Description of the task
Please rewrite each of the items below with every "top-left" changed to "upper-left" and nothing else altered. Leave the pictures out of your answer.
** Opening Records for this task block **
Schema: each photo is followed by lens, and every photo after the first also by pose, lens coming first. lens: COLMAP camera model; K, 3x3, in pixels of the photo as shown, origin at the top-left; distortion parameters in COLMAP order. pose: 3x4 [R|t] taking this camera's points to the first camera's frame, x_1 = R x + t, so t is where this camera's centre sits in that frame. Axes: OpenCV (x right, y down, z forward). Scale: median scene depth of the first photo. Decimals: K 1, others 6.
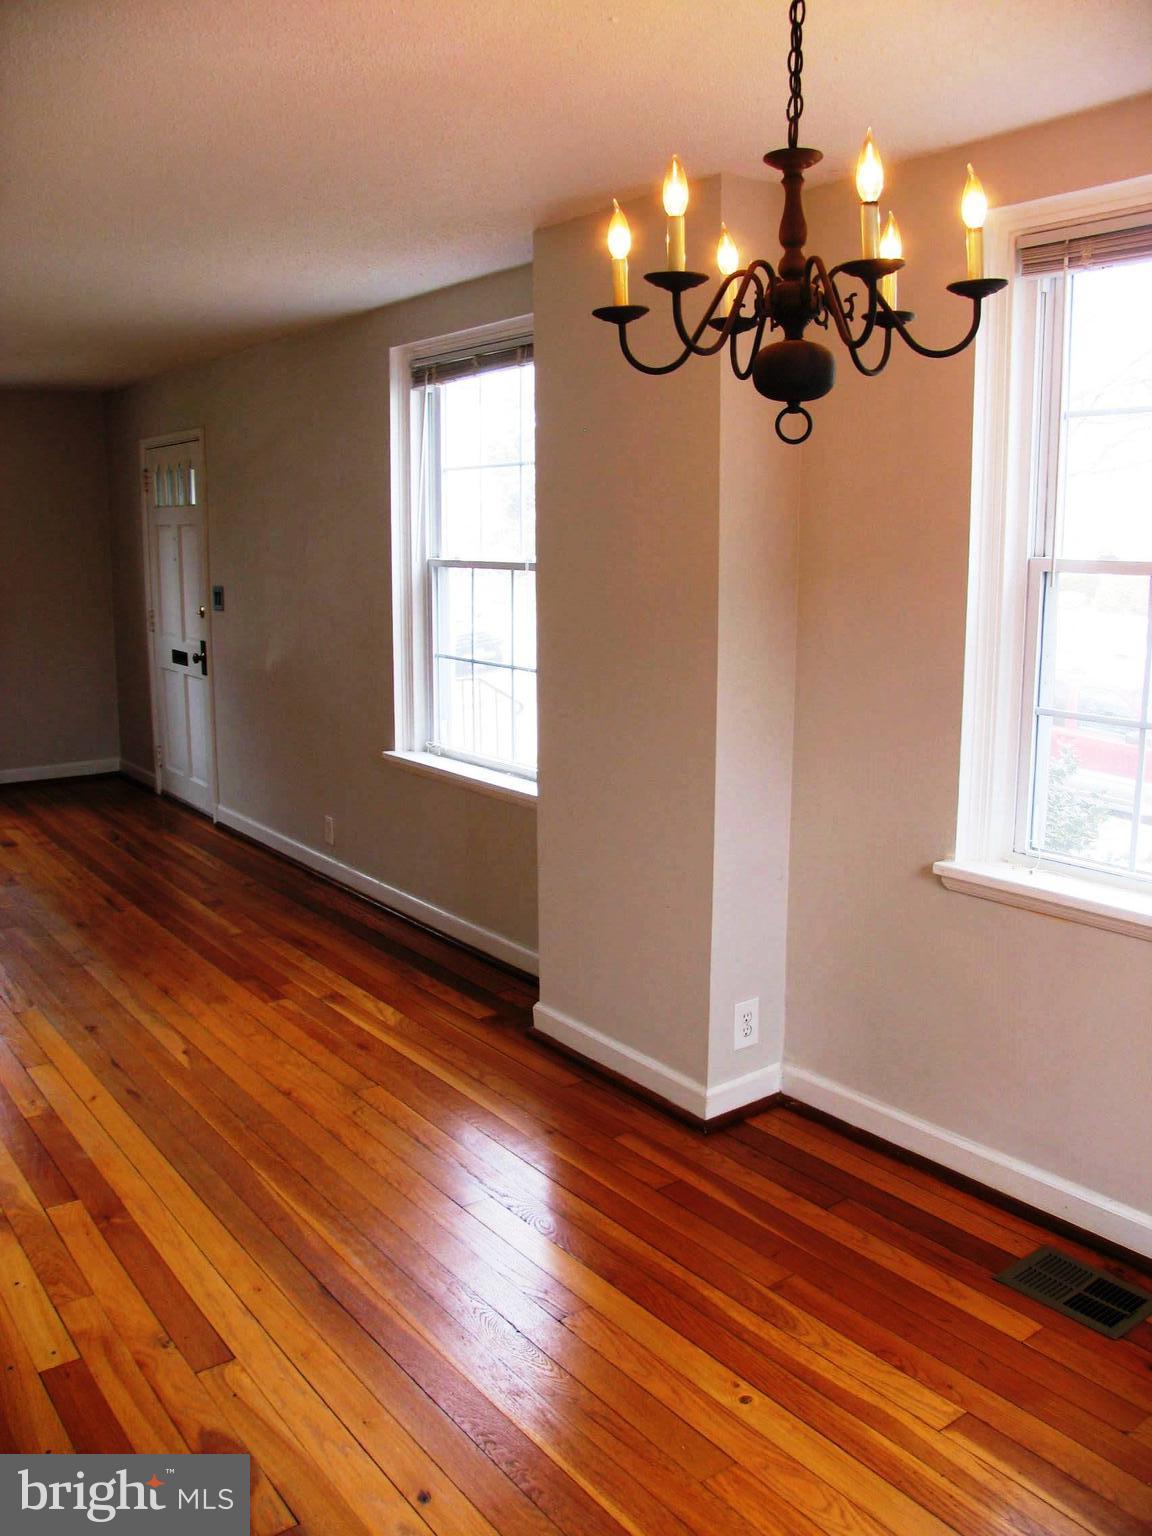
lens RADIAL K [[1292.0, 0, 606.8], [0, 1292.0, 765.8], [0, 0, 1]] dist [-0.170951, 0.137499]
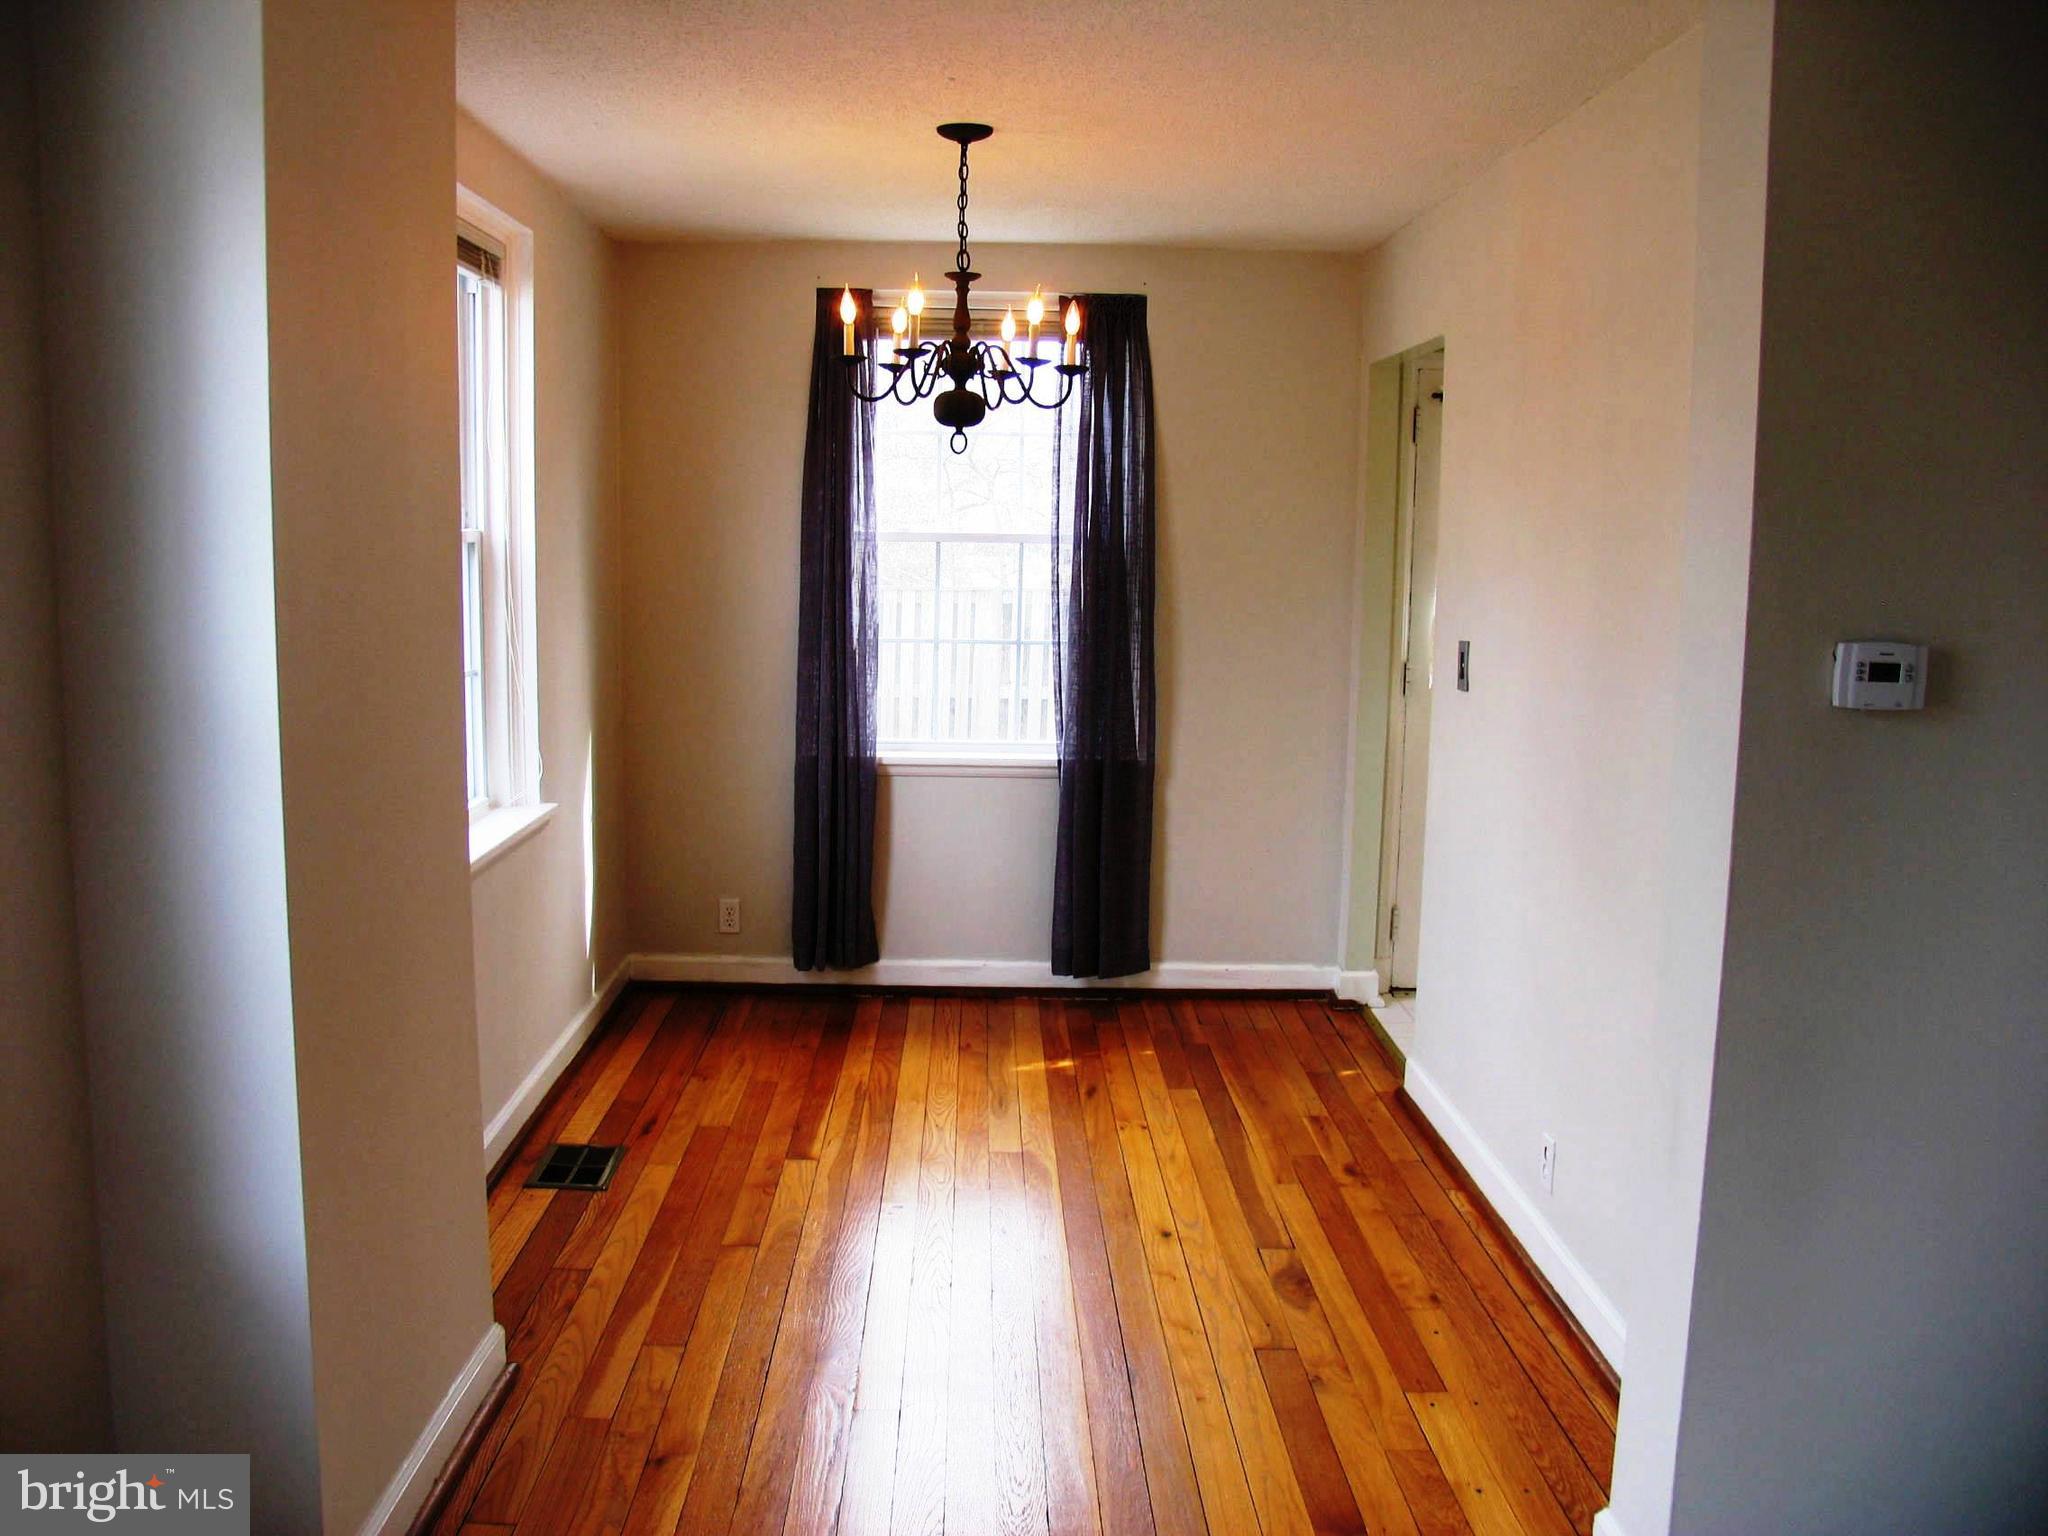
lens RADIAL K [[1722.6, 0, 995.9], [0, 1722.6, 771.2], [0, 0, 1]] dist [-0.170951, 0.137499]
pose [[-0.799246, -0.096202, 0.593255, -0.862371], [0.094286, 0.954813, 0.281856, -0.343288], [-0.593562, 0.281208, -0.754060, 1.952387]]
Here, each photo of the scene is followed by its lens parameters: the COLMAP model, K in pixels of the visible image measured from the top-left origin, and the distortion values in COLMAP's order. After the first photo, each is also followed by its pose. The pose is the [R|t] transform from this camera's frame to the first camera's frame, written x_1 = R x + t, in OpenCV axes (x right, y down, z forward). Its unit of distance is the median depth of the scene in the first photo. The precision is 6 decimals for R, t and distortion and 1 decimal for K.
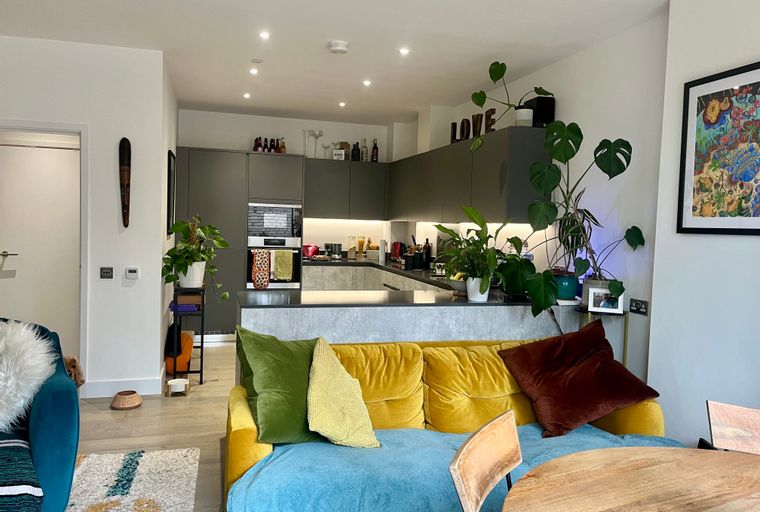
lens RADIAL K [[573.9, 0, 374.7], [0, 573.9, 255.7], [0, 0, 1]] dist [0.024065, -0.029956]
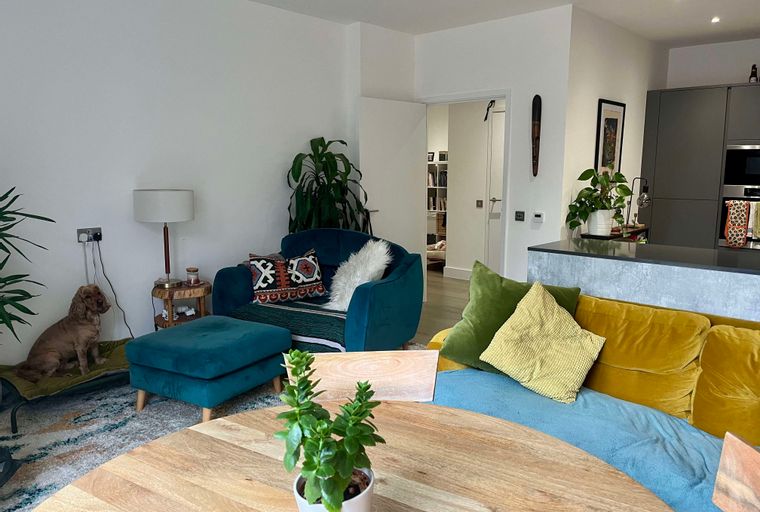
lens RADIAL K [[573.9, 0, 372.7], [0, 573.9, 255.8], [0, 0, 1]] dist [0.024065, -0.029956]
pose [[0.515047, 0.102103, -0.851059, 0.376322], [-0.032462, 0.994491, 0.099665, 0.003623], [0.856547, -0.023705, 0.515524, 0.146573]]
** Closing Records for this task block **
Task answer
Schema: each photo is followed by lens, and every photo after the first also by pose, lens coming first. lens: COLMAP camera model; K, 3x3, in pixels of the photo as shown, origin at the upper-left; distortion parameters in COLMAP order. pose: 3x4 [R|t] taking this camera's points to the first camera's frame, x_1 = R x + t, so t is where this camera's centre sits in that frame. Axes: OpenCV (x right, y down, z forward). Scale: median scene depth of the first photo. Decimals: K 1, others 6.
lens RADIAL K [[1292.0, 0, 606.8], [0, 1292.0, 765.8], [0, 0, 1]] dist [-0.170951, 0.137499]
lens RADIAL K [[1722.6, 0, 995.9], [0, 1722.6, 771.2], [0, 0, 1]] dist [-0.170951, 0.137499]
pose [[-0.799246, -0.096202, 0.593255, -0.862371], [0.094286, 0.954813, 0.281856, -0.343288], [-0.593562, 0.281208, -0.754060, 1.952387]]
Here, each photo of the scene is followed by its lens parameters: the COLMAP model, K in pixels of the visible image measured from the upper-left origin, and the distortion values in COLMAP's order. After the first photo, each is also followed by its pose. The pose is the [R|t] transform from this camera's frame to the first camera's frame, written x_1 = R x + t, in OpenCV axes (x right, y down, z forward). Its unit of distance is the median depth of the scene in the first photo. The precision is 6 decimals for R, t and distortion and 1 decimal for K.
lens RADIAL K [[573.9, 0, 374.7], [0, 573.9, 255.7], [0, 0, 1]] dist [0.024065, -0.029956]
lens RADIAL K [[573.9, 0, 372.7], [0, 573.9, 255.8], [0, 0, 1]] dist [0.024065, -0.029956]
pose [[0.515047, 0.102103, -0.851059, 0.376322], [-0.032462, 0.994491, 0.099665, 0.003623], [0.856547, -0.023705, 0.515524, 0.146573]]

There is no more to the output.